§ **TEKS BACAAN**:
++++++++++

Salah satu alasan utama para pemimpin yang berhasil meninggalkan legacy, karena mereka memahami dampaknya terhadap semua orang di sekitar mereka. Tujuan mereka ialah, membangun hubungan dan mencapai sesuatu yang berkesan, yang akan membantu organisasi, atau bangsa dan negara, bergerak maju, lama setelah kepergian mereka. Menghadirkan legacy kepemimpinan bukanlah meninggalkan sesuatu untuk rakyat atau anggota organisasinya, melainkan pula meninggalkan sesuatu 'didalam' rakyat atau para anggotanya. Kepemimpinan dimulai dari dalam. Oleh karenanya, para pemimpin yang hebat, selalu menawarkan ketenteraman dan rasa-hormat. Mereka menjadikan semua orang, merasa dihargai, serta keterampilan dan pengetahuan mereka, diperlukan bagi kesuksesan bangsa dan negara atau organisasi mereka.

++++++++++

§ **DATA YANG DITAMPILKAN**:

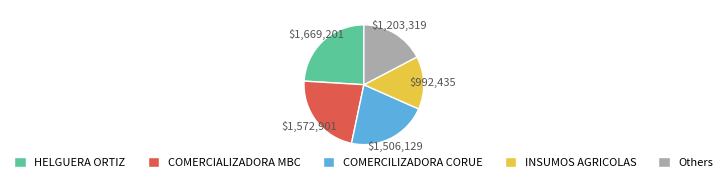

Combined, do Others and COMERCIALIZADORA MBC account for over 50%?

No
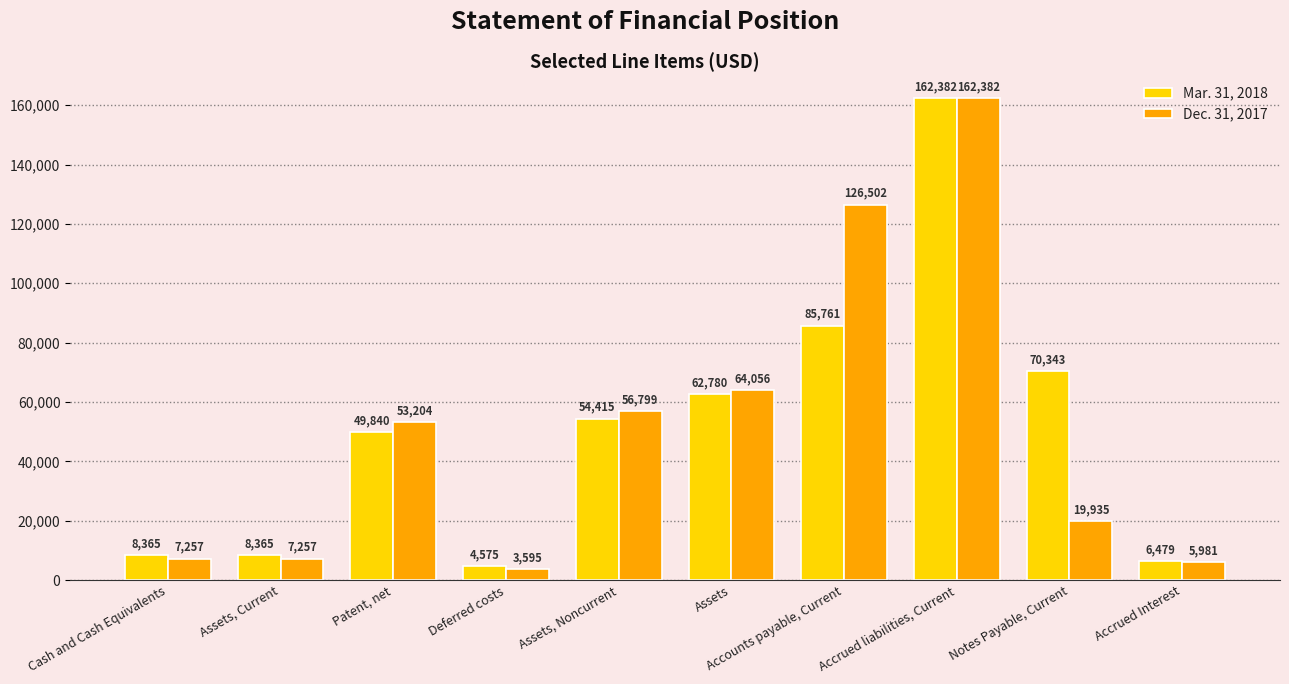

What is the label of the 7th bar from the right?

Deferred costs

++++++++++

§ **TUGAS TERTULIS**: Silakan ulangi dengan tepat seluruh bagian teks tentang warisan kepemimpinan, mulai dari "Salah satu alasan" terus ke bawah sampai "atau organisasi mereka.". Data di atas sama sekali tidak dipakai di sini.

§ **JAWABAN YANG DIHARAPKAN**:
Salah satu alasan utama para pemimpin yang berhasil meninggalkan legacy, karena mereka memahami dampaknya terhadap semua orang di sekitar mereka. Tujuan mereka ialah, membangun hubungan dan mencapai sesuatu yang berkesan, yang akan membantu organisasi, atau bangsa dan negara, bergerak maju, lama setelah kepergian mereka. Menghadirkan legacy kepemimpinan bukanlah meninggalkan sesuatu untuk rakyat atau anggota organisasinya, melainkan pula meninggalkan sesuatu 'didalam' rakyat atau para anggotanya. Kepemimpinan dimulai dari dalam. Oleh karenanya, para pemimpin yang hebat, selalu menawarkan ketenteraman dan rasa-hormat. Mereka menjadikan semua orang, merasa dihargai, serta keterampilan dan pengetahuan mereka, diperlukan bagi kesuksesan bangsa dan negara atau organisasi mereka.